** Material supplied follows **

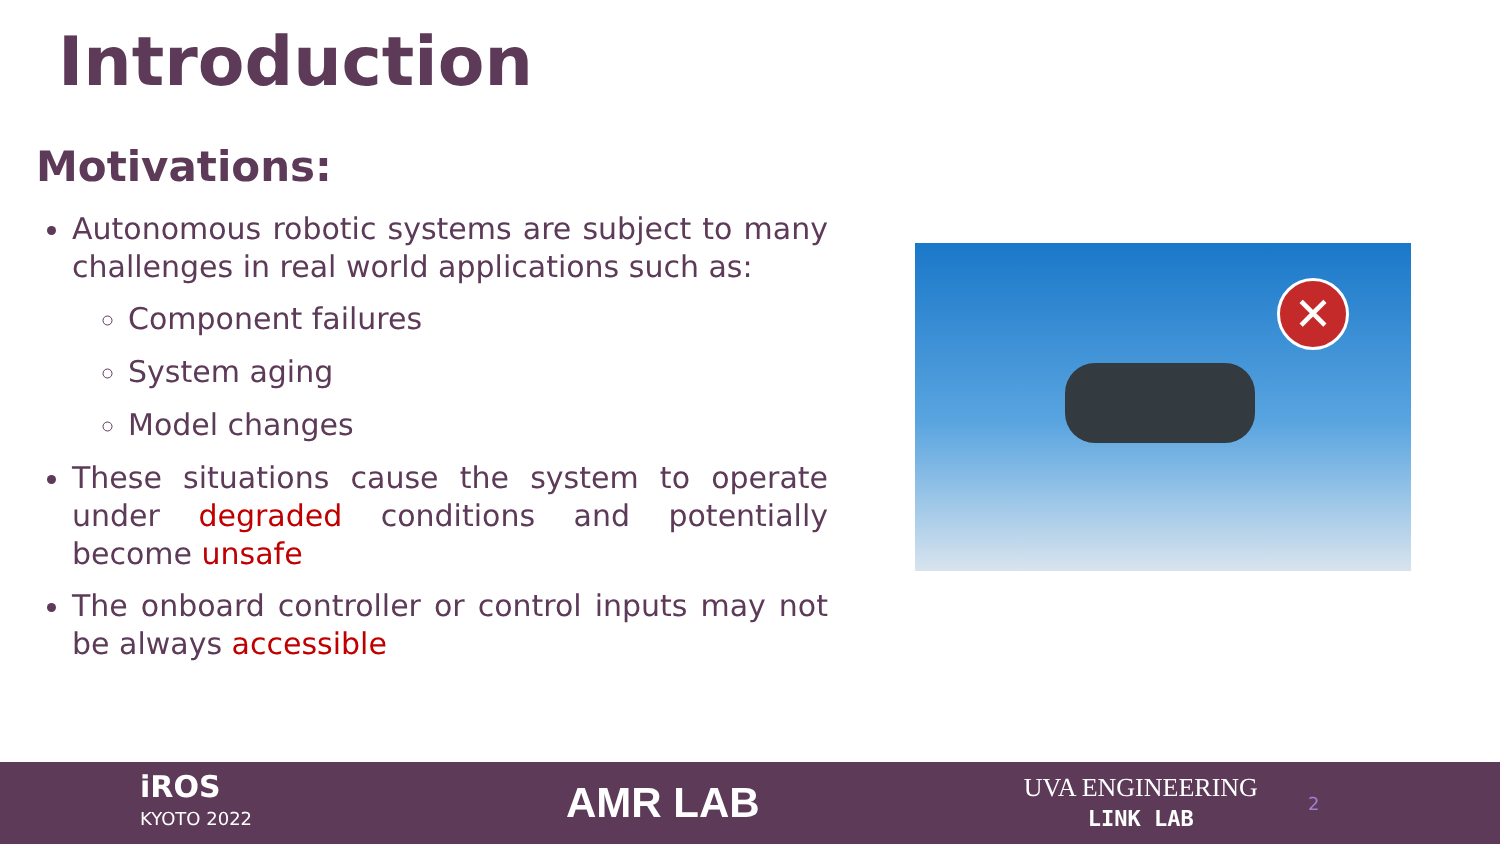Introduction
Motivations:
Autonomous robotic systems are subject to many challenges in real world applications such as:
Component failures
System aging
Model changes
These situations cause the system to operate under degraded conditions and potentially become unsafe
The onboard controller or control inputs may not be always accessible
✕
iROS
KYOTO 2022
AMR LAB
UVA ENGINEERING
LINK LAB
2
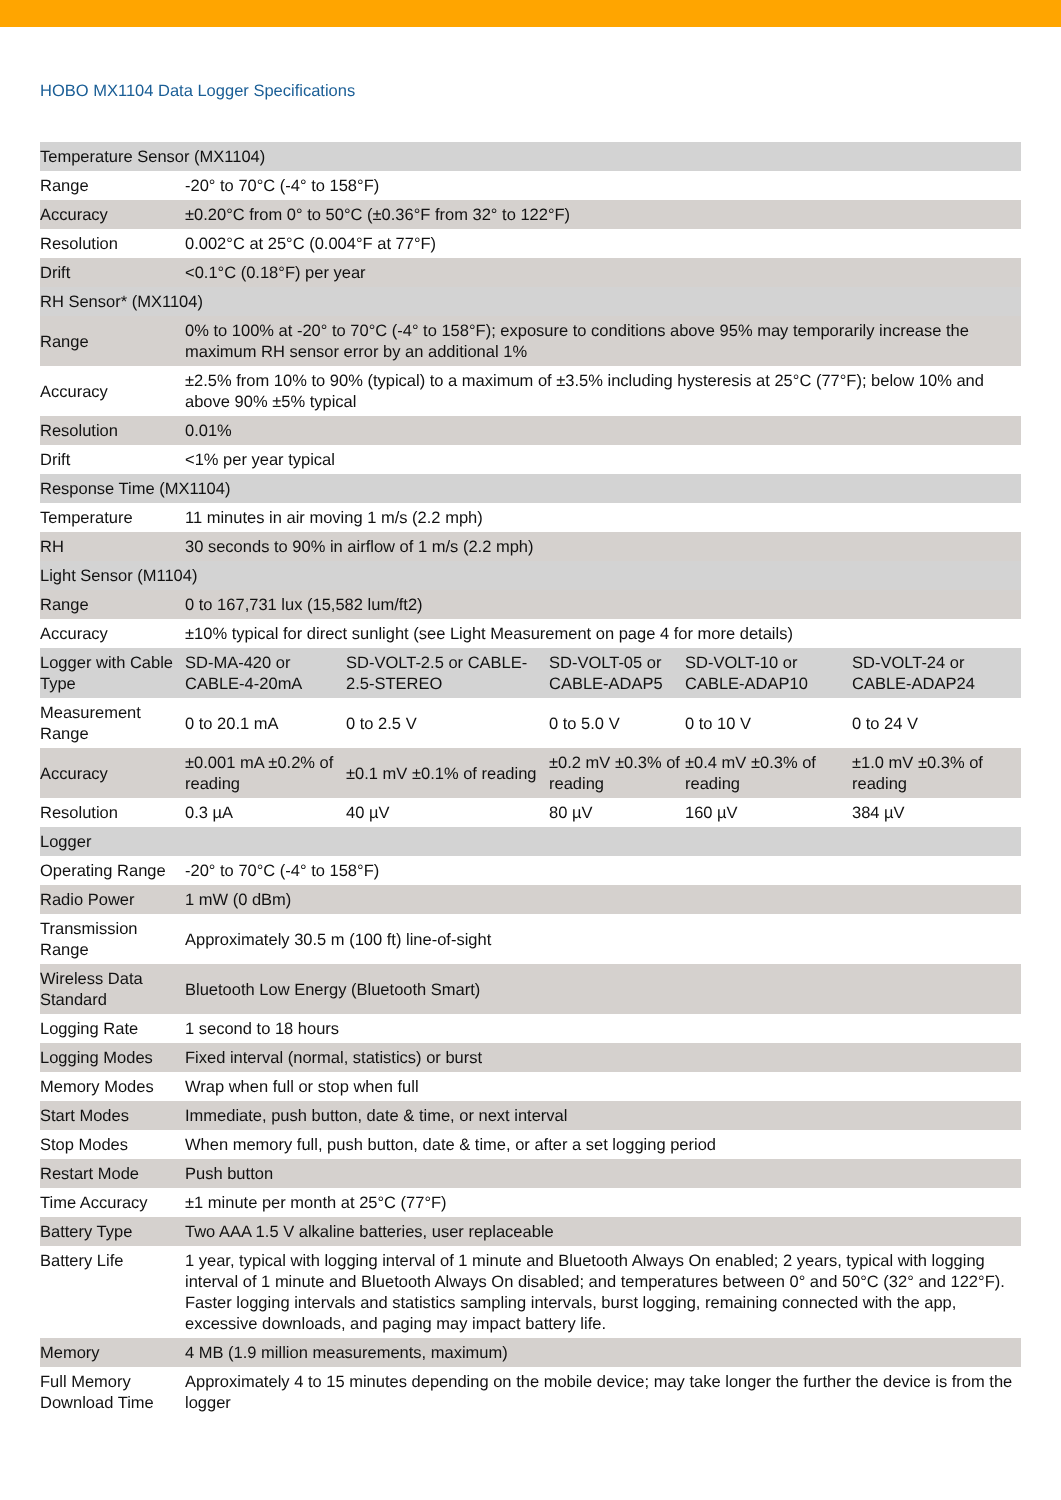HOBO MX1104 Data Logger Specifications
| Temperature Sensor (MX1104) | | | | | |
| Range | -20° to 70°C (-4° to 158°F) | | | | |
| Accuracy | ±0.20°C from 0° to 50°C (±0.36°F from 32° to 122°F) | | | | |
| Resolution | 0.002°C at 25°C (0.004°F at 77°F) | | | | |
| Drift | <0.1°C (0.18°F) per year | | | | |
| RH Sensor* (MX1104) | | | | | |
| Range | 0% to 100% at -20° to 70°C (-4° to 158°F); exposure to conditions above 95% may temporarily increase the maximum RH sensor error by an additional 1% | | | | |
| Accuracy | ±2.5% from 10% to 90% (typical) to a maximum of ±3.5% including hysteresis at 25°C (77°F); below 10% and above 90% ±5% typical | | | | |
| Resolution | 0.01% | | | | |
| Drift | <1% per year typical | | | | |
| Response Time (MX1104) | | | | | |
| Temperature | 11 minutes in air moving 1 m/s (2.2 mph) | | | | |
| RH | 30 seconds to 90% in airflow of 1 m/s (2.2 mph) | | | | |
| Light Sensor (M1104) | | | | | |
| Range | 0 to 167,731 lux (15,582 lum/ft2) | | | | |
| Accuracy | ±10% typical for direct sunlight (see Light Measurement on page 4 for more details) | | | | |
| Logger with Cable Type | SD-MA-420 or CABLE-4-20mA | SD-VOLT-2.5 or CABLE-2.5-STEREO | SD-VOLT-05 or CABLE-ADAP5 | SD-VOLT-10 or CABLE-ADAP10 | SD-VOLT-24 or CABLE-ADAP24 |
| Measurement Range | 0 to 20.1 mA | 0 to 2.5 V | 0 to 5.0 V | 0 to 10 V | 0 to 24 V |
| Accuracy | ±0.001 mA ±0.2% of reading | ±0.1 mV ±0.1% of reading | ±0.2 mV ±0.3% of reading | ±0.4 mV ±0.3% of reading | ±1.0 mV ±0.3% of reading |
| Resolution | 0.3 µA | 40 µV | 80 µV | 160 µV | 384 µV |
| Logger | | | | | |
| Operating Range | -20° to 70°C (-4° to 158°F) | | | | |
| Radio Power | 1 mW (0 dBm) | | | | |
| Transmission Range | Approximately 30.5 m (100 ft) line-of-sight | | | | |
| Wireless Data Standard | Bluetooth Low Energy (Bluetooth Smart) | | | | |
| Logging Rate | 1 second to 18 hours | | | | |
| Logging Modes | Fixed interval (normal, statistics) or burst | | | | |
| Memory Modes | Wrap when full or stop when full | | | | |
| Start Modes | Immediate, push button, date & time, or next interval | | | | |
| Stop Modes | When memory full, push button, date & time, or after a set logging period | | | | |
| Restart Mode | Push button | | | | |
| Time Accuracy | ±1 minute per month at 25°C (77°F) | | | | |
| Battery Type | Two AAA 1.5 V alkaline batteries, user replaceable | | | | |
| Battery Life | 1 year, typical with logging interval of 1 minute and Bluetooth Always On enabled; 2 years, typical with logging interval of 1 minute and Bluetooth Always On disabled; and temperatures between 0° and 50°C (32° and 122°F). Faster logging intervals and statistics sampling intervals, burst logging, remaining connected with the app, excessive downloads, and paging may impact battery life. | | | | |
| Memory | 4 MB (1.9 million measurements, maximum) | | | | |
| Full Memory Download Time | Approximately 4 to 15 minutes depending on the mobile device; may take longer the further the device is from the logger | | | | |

** End of Material supplied **
** Material supplied follows **

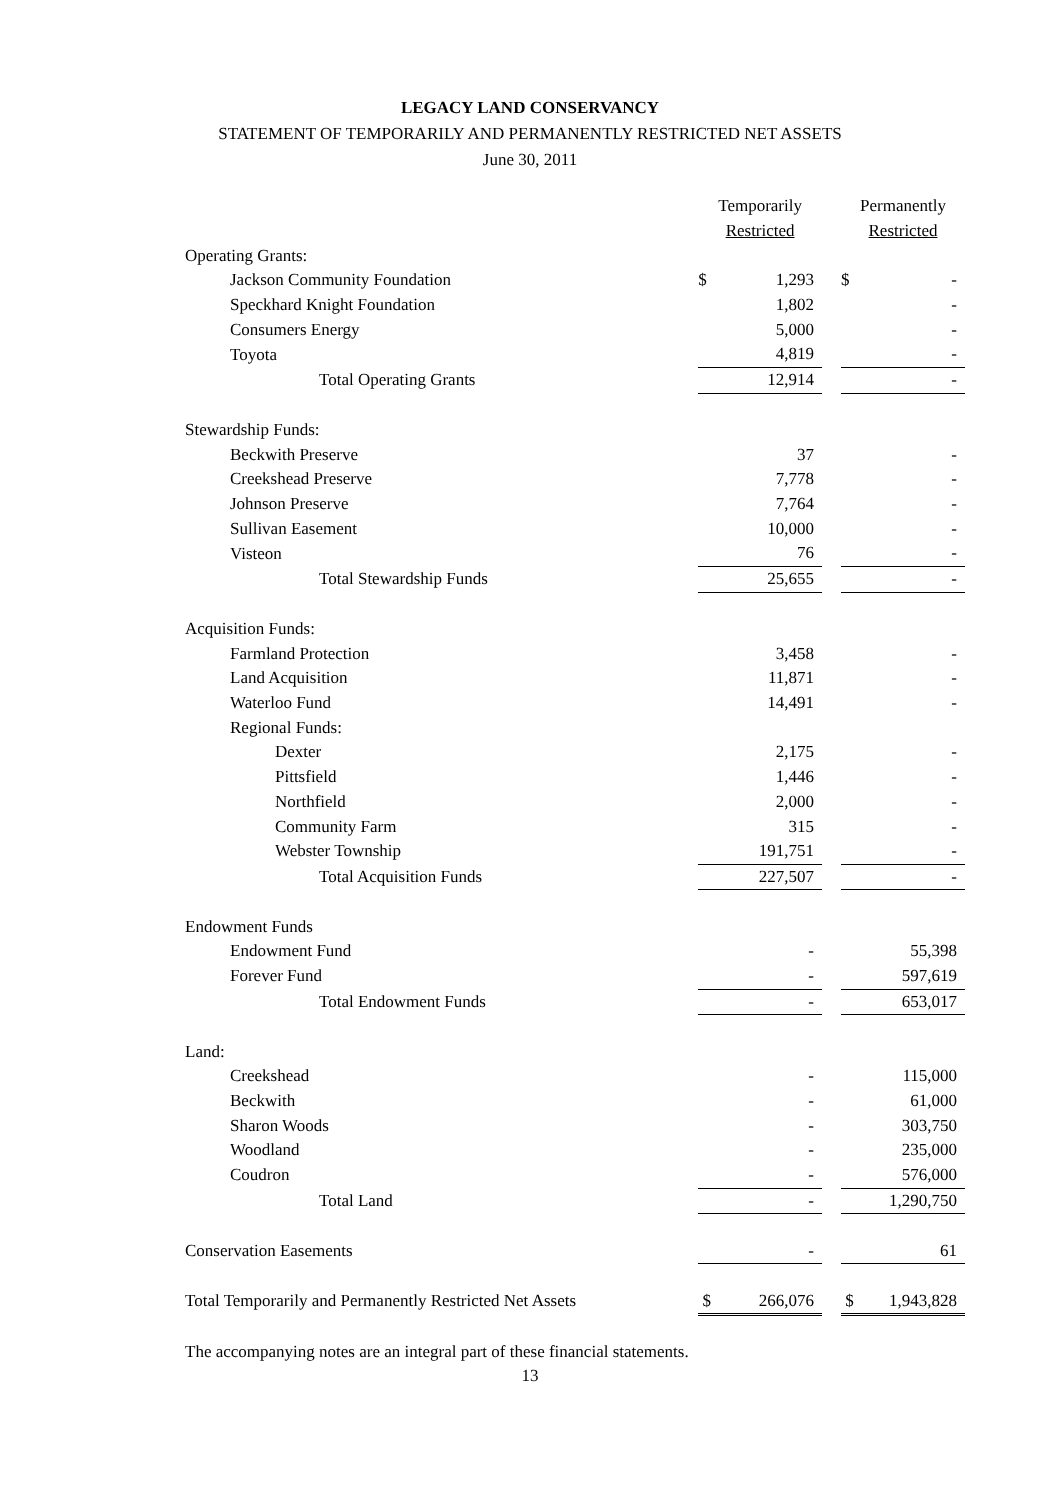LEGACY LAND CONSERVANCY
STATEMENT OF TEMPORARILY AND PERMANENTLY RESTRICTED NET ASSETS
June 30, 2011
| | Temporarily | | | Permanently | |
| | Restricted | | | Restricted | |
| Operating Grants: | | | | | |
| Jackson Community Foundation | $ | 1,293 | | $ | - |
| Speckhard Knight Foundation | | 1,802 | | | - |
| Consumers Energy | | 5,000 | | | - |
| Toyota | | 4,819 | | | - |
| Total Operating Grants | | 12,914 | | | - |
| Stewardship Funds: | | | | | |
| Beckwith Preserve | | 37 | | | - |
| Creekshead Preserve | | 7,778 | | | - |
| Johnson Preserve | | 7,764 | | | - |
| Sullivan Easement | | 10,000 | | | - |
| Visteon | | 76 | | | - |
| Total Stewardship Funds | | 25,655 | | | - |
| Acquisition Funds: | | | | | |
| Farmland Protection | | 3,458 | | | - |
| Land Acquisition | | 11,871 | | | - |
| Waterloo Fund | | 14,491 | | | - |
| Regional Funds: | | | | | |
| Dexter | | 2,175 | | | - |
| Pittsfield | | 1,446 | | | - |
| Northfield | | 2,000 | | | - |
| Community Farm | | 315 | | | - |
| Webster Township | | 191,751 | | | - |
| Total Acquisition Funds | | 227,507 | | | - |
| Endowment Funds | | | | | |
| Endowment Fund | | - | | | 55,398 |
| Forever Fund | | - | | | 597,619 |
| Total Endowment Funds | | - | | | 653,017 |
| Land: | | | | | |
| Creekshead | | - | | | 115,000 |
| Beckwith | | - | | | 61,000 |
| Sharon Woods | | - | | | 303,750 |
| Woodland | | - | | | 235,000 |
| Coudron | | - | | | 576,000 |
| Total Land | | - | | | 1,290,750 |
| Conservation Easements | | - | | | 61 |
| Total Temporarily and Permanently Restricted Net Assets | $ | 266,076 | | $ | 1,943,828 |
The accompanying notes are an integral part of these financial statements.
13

** End of Material supplied **

In the listing above, locate the line containing "reading | ±1.0 mV ±0.3% of reading |" and the line containing "Smart) | | | | |", then transcribe both and every line between them verbatim.

**Expected output**
| Accuracy | ±0.001 mA ±0.2% of reading | ±0.1 mV ±0.1% of reading | ±0.2 mV ±0.3% of reading | ±0.4 mV ±0.3% of reading | ±1.0 mV ±0.3% of reading |
| Resolution | 0.3 µA | 40 µV | 80 µV | 160 µV | 384 µV |
| Logger | | | | | |
| Operating Range | -20° to 70°C (-4° to 158°F) | | | | |
| Radio Power | 1 mW (0 dBm) | | | | |
| Transmission Range | Approximately 30.5 m (100 ft) line-of-sight | | | | |
| Wireless Data Standard | Bluetooth Low Energy (Bluetooth Smart) | | | | |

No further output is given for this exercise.